Présenté aux représentants du personnel le 6 mai, le projet a obtenu mercredi l’accord de la maison-mère allemande Mahle-Behr, ont-ils indiqué.

« La validation a été officialisée à 13H30 », a précisé Youssef Zehri, délégué CGT.

La direction de l’usine de Rouffach s’est refusée à tout commentaire dans l’immédiat et les porte-parole du groupe Behr n’ont pu être joints mercredi après-midi.

Le projet consiste à produire des masques grand public selon une cadence qui va monter en puissance pour atteindre 4 millions d’unités par semaine en juillet, ont indiqué les deux syndicats.

La production sera destinée en priorité à l’Alsace, l’un des territoires les plus touchés par la pandémie.

Elle emploiera jusqu’à 90 salariés de Mahle-Behr en juin, un effectif qui redescendra à une « cinquantaine »à partir de juillet lorsqu’elle deviendra « plus automatisée », a précisé Denis Pieczynski, délégué Unsa de Mahle-Behr France.
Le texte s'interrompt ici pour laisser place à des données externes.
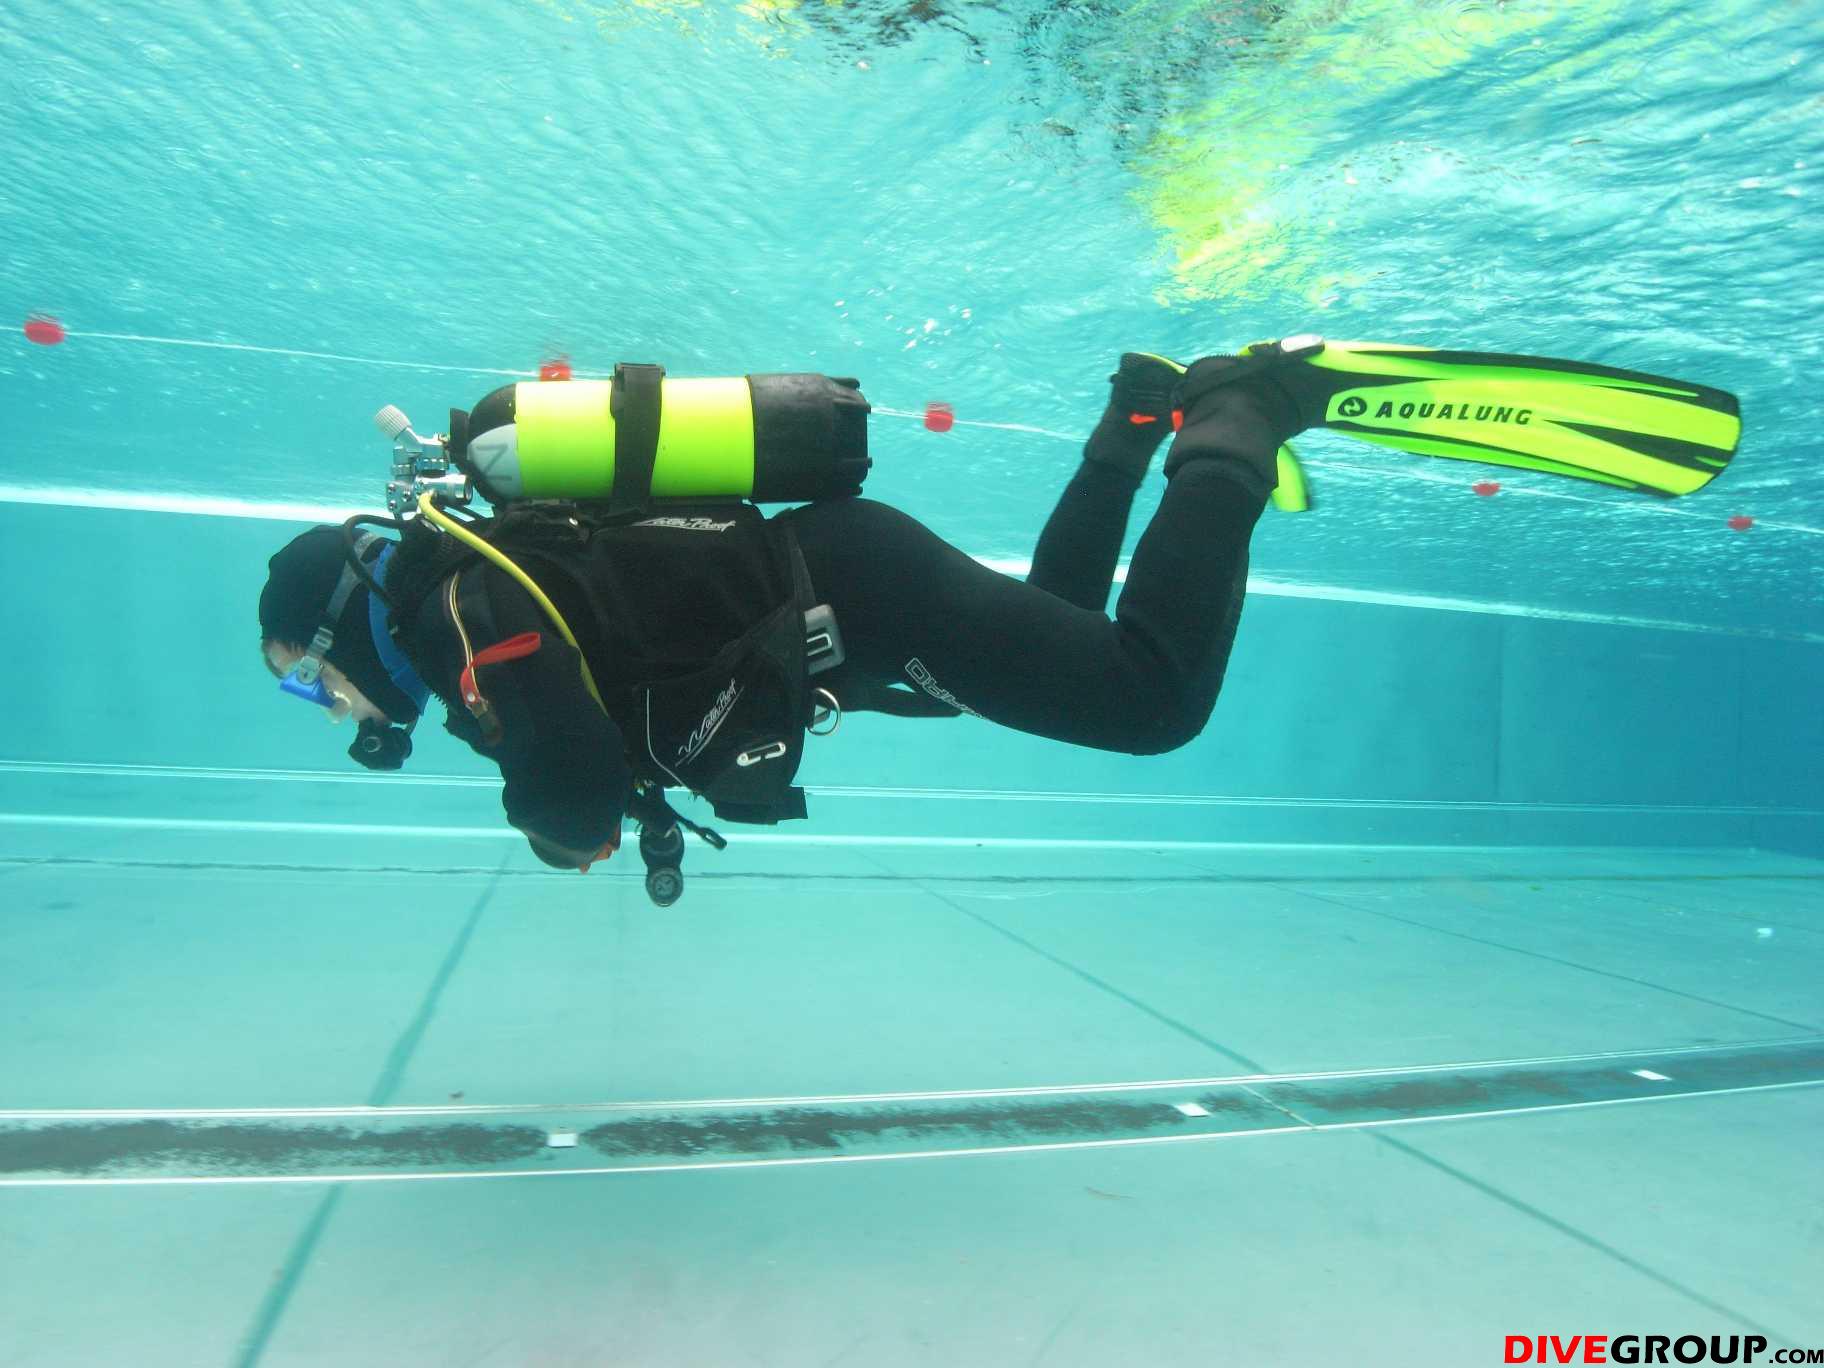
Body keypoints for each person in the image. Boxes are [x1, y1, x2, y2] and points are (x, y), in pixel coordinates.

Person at [259, 348, 1316, 876]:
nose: (332, 705)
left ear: (338, 625)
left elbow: (575, 802)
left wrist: (555, 832)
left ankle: (1237, 418)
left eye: (309, 679)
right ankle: (1136, 419)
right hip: (845, 583)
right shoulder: (462, 589)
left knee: (1147, 702)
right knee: (1060, 630)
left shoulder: (462, 620)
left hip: (860, 596)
Le personnel sera prêté dans un premier temps à la société dédiée à la fabrication des masques, constituée le 4 mai dernier par des entrepreneurs textiles locaux sous le nom de Barral, afin de poursuivre à une échelle industrielle et sur le long terme la mobilisation des fabricants textiles alsaciens qui avait débuté dès la mi-mars.

Mahle-Behr Rouffach est engagé dans un plan de 239 suppressions d’emplois, d’ici à l’an prochain. « Cette initiative ne remettra pas en cause le plan social et n’aura pas de conséquence sur lui, le groupe a été ferme sur ce sujet », a « regretté » M. Pieczynski.

L’atelier de masques devrait toutefois permettre à « 20 à 25 salariés » de s’y reclasser, en y étant embauchés définitivement, a-t-il noté.

Quant aux salariés qui seront mis à disposition pour engager ce projet, « ils retrouveront une rémunération à 100 % », alors qu’ils sont actuellement en chômage partiel, a relevé M. Pieczynski.